→ **Requirement**
Of the records that follow, copy only the lines from the line containing "первой встречи. Чего" to the line containing "остановился и стремительно удалился обратно.", both included, exactly as written.

---

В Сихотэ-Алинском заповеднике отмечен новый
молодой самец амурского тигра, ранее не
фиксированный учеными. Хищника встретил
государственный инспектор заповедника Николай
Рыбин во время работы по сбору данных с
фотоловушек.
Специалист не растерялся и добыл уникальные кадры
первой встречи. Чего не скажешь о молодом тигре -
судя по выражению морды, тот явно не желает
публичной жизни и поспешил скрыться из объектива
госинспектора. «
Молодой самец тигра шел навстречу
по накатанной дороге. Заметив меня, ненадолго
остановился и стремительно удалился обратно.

---

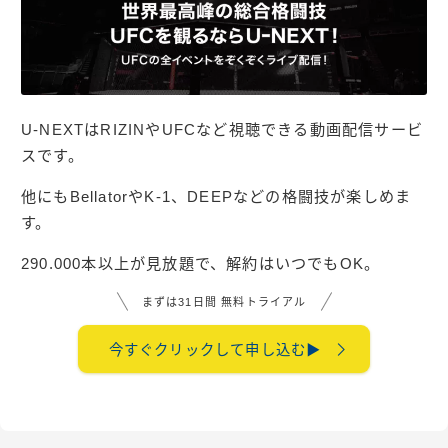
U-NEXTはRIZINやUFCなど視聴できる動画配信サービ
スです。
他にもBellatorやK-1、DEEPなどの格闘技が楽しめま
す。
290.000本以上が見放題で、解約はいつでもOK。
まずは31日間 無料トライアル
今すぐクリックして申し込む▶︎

---

→ **Exercise solution**
первой встречи. Чего не скажешь о молодом тигре -
судя по выражению морды, тот явно не желает
публичной жизни и поспешил скрыться из объектива
госинспектора. «
Молодой самец тигра шел навстречу
по накатанной дороге. Заметив меня, ненадолго
остановился и стремительно удалился обратно.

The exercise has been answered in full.